The Practical Navigator

Membership in the Great Arcadia, an exclusive East Coast yacht club, is pretty much limited to the rich and powerful in 1980s business, finance, and politics.

But the sexually charged murder of Greek billionaire George Minot during their annual regatta off the coast of Maine opens a door into a secret world of addictive sexuality and excess beneath the starched sheets of the East Coast establishment.

Tim Bigelow is looking forward to spending a week at sea with the magical Cassie Sears, who has suddenly appeared in his life. He’s also there to celebrate his older brother, Harry—the retiring commodore of the Great Arcadia who’s on course for a major role in the White House. That prospect slips away when Minot is murdered and details start to come out, including the alarming fact that Minot saw himself as a latter-day embodiment of the Minotaur—the half-man, half-bull creature who lurked in the Labyrinth beneath the ancient city of Knossos in one of the oldest myths in the Western canon.
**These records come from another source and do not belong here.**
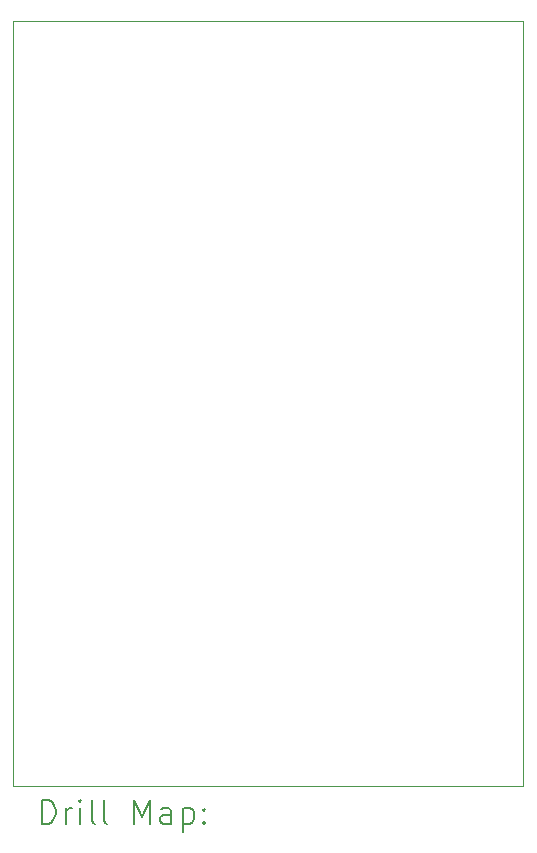
<source format=gbr>
%TF.GenerationSoftware,KiCad,Pcbnew,7.0.1*%
%TF.CreationDate,2023-05-22T12:19:46-07:00*%
%TF.ProjectId,tn9k_f18_fat,746e396b-5f66-4313-985f-6661742e6b69,rev?*%
%TF.SameCoordinates,Original*%
%TF.FileFunction,Drillmap*%
%TF.FilePolarity,Positive*%
%FSLAX45Y45*%
G04 Gerber Fmt 4.5, Leading zero omitted, Abs format (unit mm)*
G04 Created by KiCad (PCBNEW 7.0.1) date 2023-05-22 12:19:46*
%MOMM*%
%LPD*%
G01*
G04 APERTURE LIST*
%ADD10C,0.100000*%
%ADD11C,0.200000*%
G04 APERTURE END LIST*
D10*
X17780000Y-4699000D02*
X17780000Y-11176000D01*
X13462000Y-4699000D02*
X17780000Y-4699000D01*
X13462000Y-11176000D02*
X13462000Y-4699000D01*
X17780000Y-11176000D02*
X13462000Y-11176000D01*
D11*
X13704619Y-11493524D02*
X13704619Y-11293524D01*
X13704619Y-11293524D02*
X13752238Y-11293524D01*
X13752238Y-11293524D02*
X13780809Y-11303048D01*
X13780809Y-11303048D02*
X13799857Y-11322095D01*
X13799857Y-11322095D02*
X13809381Y-11341143D01*
X13809381Y-11341143D02*
X13818905Y-11379238D01*
X13818905Y-11379238D02*
X13818905Y-11407809D01*
X13818905Y-11407809D02*
X13809381Y-11445905D01*
X13809381Y-11445905D02*
X13799857Y-11464952D01*
X13799857Y-11464952D02*
X13780809Y-11484000D01*
X13780809Y-11484000D02*
X13752238Y-11493524D01*
X13752238Y-11493524D02*
X13704619Y-11493524D01*
X13904619Y-11493524D02*
X13904619Y-11360190D01*
X13904619Y-11398286D02*
X13914143Y-11379238D01*
X13914143Y-11379238D02*
X13923667Y-11369714D01*
X13923667Y-11369714D02*
X13942714Y-11360190D01*
X13942714Y-11360190D02*
X13961762Y-11360190D01*
X14028428Y-11493524D02*
X14028428Y-11360190D01*
X14028428Y-11293524D02*
X14018905Y-11303048D01*
X14018905Y-11303048D02*
X14028428Y-11312571D01*
X14028428Y-11312571D02*
X14037952Y-11303048D01*
X14037952Y-11303048D02*
X14028428Y-11293524D01*
X14028428Y-11293524D02*
X14028428Y-11312571D01*
X14152238Y-11493524D02*
X14133190Y-11484000D01*
X14133190Y-11484000D02*
X14123667Y-11464952D01*
X14123667Y-11464952D02*
X14123667Y-11293524D01*
X14257000Y-11493524D02*
X14237952Y-11484000D01*
X14237952Y-11484000D02*
X14228428Y-11464952D01*
X14228428Y-11464952D02*
X14228428Y-11293524D01*
X14485571Y-11493524D02*
X14485571Y-11293524D01*
X14485571Y-11293524D02*
X14552238Y-11436381D01*
X14552238Y-11436381D02*
X14618905Y-11293524D01*
X14618905Y-11293524D02*
X14618905Y-11493524D01*
X14799857Y-11493524D02*
X14799857Y-11388762D01*
X14799857Y-11388762D02*
X14790333Y-11369714D01*
X14790333Y-11369714D02*
X14771286Y-11360190D01*
X14771286Y-11360190D02*
X14733190Y-11360190D01*
X14733190Y-11360190D02*
X14714143Y-11369714D01*
X14799857Y-11484000D02*
X14780809Y-11493524D01*
X14780809Y-11493524D02*
X14733190Y-11493524D01*
X14733190Y-11493524D02*
X14714143Y-11484000D01*
X14714143Y-11484000D02*
X14704619Y-11464952D01*
X14704619Y-11464952D02*
X14704619Y-11445905D01*
X14704619Y-11445905D02*
X14714143Y-11426857D01*
X14714143Y-11426857D02*
X14733190Y-11417333D01*
X14733190Y-11417333D02*
X14780809Y-11417333D01*
X14780809Y-11417333D02*
X14799857Y-11407809D01*
X14895095Y-11360190D02*
X14895095Y-11560190D01*
X14895095Y-11369714D02*
X14914143Y-11360190D01*
X14914143Y-11360190D02*
X14952238Y-11360190D01*
X14952238Y-11360190D02*
X14971286Y-11369714D01*
X14971286Y-11369714D02*
X14980809Y-11379238D01*
X14980809Y-11379238D02*
X14990333Y-11398286D01*
X14990333Y-11398286D02*
X14990333Y-11455428D01*
X14990333Y-11455428D02*
X14980809Y-11474476D01*
X14980809Y-11474476D02*
X14971286Y-11484000D01*
X14971286Y-11484000D02*
X14952238Y-11493524D01*
X14952238Y-11493524D02*
X14914143Y-11493524D01*
X14914143Y-11493524D02*
X14895095Y-11484000D01*
X15076048Y-11474476D02*
X15085571Y-11484000D01*
X15085571Y-11484000D02*
X15076048Y-11493524D01*
X15076048Y-11493524D02*
X15066524Y-11484000D01*
X15066524Y-11484000D02*
X15076048Y-11474476D01*
X15076048Y-11474476D02*
X15076048Y-11493524D01*
X15076048Y-11369714D02*
X15085571Y-11379238D01*
X15085571Y-11379238D02*
X15076048Y-11388762D01*
X15076048Y-11388762D02*
X15066524Y-11379238D01*
X15066524Y-11379238D02*
X15076048Y-11369714D01*
X15076048Y-11369714D02*
X15076048Y-11388762D01*
M02*

</source>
From the decks of the world’s finest yachts to the beds and boardrooms of some of the most powerful people in America to an electrifying courtroom trial in a dying town, The Practical Navigator steers a course through its own labyrinth . . . a whirlpool of obsessive sexuality, murder, and despair.

“A world of intrigue, suspense, sex and murder. A riveting legal mystery. I couldn’t stop reading.”
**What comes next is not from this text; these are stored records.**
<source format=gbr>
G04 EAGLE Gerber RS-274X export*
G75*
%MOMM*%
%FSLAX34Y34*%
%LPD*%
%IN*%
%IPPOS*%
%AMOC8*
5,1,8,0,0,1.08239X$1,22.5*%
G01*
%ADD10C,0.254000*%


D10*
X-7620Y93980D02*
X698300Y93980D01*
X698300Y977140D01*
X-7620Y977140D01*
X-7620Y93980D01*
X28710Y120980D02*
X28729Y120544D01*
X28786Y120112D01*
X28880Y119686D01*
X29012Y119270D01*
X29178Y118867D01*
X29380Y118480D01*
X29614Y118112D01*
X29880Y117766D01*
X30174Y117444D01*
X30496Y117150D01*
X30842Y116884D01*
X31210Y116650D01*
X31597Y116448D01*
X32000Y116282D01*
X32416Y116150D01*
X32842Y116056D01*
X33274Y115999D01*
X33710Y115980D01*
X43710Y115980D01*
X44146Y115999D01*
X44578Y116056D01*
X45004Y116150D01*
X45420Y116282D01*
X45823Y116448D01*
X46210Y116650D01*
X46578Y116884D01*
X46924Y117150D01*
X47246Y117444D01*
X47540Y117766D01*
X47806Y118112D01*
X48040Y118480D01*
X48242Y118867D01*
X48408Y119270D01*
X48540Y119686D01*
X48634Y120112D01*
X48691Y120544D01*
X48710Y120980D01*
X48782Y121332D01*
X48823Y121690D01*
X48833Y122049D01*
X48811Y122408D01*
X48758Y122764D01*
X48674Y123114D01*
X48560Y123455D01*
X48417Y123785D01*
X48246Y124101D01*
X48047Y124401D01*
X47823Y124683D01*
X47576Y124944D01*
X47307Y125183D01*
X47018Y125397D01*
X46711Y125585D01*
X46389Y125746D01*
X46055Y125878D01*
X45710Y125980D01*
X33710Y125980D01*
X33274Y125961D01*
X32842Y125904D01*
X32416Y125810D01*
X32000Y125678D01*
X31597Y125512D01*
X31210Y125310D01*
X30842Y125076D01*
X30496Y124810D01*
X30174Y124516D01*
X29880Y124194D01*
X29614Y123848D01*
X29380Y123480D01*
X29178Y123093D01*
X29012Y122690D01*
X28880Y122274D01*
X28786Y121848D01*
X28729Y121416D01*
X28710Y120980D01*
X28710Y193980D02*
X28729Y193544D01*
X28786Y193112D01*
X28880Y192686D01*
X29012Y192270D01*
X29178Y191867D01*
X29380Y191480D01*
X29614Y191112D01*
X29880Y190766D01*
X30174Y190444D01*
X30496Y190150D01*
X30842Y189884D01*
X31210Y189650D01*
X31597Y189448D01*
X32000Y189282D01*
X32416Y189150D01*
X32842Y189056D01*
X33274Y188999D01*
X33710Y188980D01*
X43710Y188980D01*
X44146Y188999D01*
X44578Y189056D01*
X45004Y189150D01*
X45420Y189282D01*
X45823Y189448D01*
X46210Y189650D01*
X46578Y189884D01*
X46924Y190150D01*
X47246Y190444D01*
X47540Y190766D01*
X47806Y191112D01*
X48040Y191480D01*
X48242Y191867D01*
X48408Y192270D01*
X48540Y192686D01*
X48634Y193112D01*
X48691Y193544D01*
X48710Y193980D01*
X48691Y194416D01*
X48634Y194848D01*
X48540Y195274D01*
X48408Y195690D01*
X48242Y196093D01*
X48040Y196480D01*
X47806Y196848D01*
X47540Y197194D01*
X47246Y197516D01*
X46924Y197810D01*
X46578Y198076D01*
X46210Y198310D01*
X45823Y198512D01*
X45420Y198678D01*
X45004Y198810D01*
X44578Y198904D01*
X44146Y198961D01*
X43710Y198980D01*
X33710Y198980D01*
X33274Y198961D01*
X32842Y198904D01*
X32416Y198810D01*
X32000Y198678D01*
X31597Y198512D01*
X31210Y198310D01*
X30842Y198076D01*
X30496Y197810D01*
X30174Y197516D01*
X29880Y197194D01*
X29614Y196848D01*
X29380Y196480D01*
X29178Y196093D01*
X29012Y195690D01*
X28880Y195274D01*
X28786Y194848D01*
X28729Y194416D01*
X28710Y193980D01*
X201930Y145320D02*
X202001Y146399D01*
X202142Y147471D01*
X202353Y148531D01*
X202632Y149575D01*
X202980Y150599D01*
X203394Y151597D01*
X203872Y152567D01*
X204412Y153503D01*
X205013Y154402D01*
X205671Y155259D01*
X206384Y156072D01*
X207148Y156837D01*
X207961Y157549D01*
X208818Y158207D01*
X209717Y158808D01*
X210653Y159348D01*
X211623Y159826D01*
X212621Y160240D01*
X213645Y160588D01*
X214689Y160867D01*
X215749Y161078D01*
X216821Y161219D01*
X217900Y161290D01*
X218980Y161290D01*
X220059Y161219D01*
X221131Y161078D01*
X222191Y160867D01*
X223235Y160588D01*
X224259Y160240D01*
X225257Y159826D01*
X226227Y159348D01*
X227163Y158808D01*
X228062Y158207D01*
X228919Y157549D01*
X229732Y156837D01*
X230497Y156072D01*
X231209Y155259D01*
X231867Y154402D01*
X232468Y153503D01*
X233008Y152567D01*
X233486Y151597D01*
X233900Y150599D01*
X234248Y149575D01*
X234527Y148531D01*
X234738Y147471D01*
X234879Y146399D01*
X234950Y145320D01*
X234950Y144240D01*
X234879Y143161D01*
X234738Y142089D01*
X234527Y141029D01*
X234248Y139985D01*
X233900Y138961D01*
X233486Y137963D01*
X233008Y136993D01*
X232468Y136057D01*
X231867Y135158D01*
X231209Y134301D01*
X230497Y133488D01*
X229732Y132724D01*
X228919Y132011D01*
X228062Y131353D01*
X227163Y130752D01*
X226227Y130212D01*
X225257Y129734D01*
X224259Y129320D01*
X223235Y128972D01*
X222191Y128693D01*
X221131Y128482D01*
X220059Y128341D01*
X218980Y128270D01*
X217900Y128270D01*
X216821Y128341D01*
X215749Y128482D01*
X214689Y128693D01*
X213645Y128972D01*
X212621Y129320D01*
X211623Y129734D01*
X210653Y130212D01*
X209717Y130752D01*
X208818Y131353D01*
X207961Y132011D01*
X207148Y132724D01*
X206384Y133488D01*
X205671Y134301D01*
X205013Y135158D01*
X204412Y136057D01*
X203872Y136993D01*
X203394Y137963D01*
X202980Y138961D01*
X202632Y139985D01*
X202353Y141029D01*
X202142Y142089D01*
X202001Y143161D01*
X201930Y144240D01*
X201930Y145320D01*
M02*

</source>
—James D. Zirin, author of The Mother Court

Author’s Note

Writing this book—my somewhat delayed “debut novel”—was the most fun (and the hardest job) I’ve had in a long, long time. And it is my favorite. I could not be prouder of Younger Next Year and the impact it’s had on a bunch of lives, but this one is still my favorite. I hated to finish it because I missed the people so damn much. Sounds silly, but it’s true.